## Task prompt
Every line of the entries below that carries the string "kettle" should be copied.

## Records supplied
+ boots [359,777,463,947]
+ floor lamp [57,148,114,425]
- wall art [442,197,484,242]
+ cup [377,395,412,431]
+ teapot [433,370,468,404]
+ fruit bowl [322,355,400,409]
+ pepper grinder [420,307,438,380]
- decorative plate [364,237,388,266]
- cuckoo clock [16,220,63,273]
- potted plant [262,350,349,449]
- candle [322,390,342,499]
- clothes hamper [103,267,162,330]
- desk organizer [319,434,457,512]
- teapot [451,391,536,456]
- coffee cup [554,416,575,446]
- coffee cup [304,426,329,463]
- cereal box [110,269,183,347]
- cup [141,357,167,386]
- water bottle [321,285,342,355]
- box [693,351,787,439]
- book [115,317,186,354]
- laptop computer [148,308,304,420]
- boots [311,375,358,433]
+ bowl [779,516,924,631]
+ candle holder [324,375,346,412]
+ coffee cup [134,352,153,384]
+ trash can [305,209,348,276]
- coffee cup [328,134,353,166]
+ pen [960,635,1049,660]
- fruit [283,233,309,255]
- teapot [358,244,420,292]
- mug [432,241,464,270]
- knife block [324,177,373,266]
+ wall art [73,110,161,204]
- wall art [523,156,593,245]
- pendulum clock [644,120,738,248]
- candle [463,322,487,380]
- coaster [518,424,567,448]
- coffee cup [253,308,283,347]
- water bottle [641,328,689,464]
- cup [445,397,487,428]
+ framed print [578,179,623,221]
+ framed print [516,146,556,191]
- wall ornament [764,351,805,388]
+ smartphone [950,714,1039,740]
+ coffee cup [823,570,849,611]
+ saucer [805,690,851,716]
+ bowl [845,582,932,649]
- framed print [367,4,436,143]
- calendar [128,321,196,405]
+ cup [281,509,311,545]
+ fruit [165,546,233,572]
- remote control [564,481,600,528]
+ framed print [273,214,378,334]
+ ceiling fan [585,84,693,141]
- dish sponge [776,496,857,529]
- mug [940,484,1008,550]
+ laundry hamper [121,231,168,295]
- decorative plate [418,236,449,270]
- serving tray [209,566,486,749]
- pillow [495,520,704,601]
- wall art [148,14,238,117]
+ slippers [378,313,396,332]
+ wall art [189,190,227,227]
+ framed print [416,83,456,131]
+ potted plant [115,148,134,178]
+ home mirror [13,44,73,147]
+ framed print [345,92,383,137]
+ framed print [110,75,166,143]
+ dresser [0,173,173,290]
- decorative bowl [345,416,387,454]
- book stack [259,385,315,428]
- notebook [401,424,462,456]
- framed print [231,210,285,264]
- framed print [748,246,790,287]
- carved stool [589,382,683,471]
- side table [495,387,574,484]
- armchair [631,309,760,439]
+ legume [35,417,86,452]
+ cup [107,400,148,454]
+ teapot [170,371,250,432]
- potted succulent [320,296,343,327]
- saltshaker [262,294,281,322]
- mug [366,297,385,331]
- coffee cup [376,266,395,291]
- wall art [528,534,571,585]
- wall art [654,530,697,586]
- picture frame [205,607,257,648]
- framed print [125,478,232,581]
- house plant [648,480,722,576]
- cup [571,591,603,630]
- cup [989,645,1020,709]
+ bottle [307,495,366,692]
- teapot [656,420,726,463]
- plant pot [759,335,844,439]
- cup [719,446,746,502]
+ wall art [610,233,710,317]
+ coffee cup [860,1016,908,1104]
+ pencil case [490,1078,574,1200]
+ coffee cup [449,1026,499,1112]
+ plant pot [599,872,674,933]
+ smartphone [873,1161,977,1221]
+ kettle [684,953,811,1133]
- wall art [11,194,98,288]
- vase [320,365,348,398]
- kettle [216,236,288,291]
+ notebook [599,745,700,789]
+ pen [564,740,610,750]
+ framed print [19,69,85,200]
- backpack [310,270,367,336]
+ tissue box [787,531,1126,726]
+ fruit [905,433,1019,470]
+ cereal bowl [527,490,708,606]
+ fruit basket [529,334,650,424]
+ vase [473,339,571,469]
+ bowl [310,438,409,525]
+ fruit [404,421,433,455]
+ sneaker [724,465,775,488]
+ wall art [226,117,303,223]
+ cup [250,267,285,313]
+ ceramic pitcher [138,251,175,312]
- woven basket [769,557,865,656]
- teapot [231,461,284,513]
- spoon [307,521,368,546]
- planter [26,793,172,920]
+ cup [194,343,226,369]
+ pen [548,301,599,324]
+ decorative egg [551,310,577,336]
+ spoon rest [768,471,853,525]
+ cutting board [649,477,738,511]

## Result below
+ kettle [684,953,811,1133]
- kettle [216,236,288,291]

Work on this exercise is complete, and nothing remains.